Take a sip the first time Steve gets bitten. Three sips the second time in the same show. If he gets bitten a third time, chug your drink, and chug for any subsequent bites.
Take a sip every time Steve says one of these words: gorgeous, danger!, Australia, sweetheart, beauty. Three sips if Terri says any of them.
Take a sip every time one of them has an animal crawling on him/her; five sips if it’s Terri looking like she’d rather be anywhere else (e.g. the time all the rats were dropping down on her).
Three sips if their kid wanders onto the scene; five sips if he’s wearing khakis.

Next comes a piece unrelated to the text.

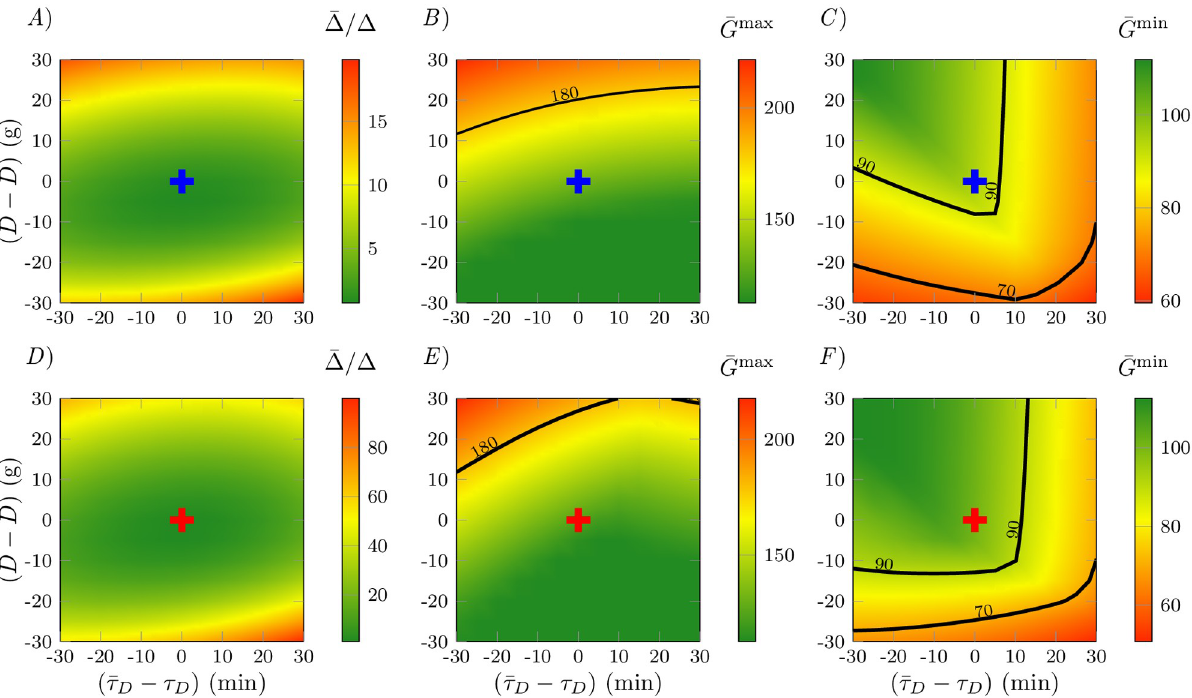
Fig 7. Robustness of the optimal control solution against variations in the meal timing and the amount of glucose in the meal. A )– C ) show the results obtained for the ReNF problem ( p = 1) with only insulin provided, D )- F ) ReMF ( p = 1) problem with both insulin and glucagon provided. Cross symbols indicate the application of the optimal control therapies for � D ¼ D and � t for the ReMF problem with only insulin. The red cross symbols correspond to the optimal therapies for the ReMF problem with both insulin and glucagon. A) and D) are plots of � D = D in the control parameters space ð � t and F) are the plots of � G min in the control parameters space ð � t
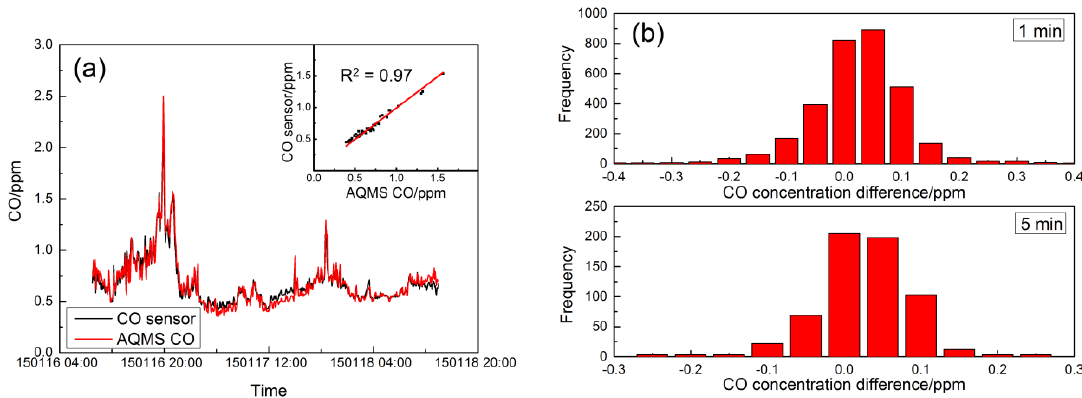
Figure 5. Comparison of the CO concentration from MAS and AQMS. ( a ) Time series of concentration; ( b ) histogram of the concentration difference in the 1-min and 5-min time average.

Chug if Terri gives the camera that helpless, “He really does have his redeeming qualities” look.
Did I miss any? (Can you tell my kid is hooked on these shows?)
God, I watch this miserable show every time it’s on, although, preversely, I prefer the topic to be almost any other animal except crocodiles.
Pretty good game, except they’d have to cart you off to the hospital almost every episode. I can only think of one thing to add, offhand:
Take a sip whenever Steve makes some strange sexualized comment about an animal (“This wombat sheila has a cute bottom, kind of like Terri’s” “Crocodiles are passionate lovers”)
My own personal Crocodile Hunter Drinking Game consists of this … drinking myself into a stupor as I lament the fact that I don’t have cable.
I saw his special on the network, and Crikey! I loved that show! I may have to gird up my loins and take one for the team. Maybe I’ll quit smoking so I can afford cable.
BTW - his Fed-Ex commercial is hilarious - “Ah, Crikey. It appears we’ve used a different currier. No worries, becau- {drops dead}.” Good gracious, what a chuckle.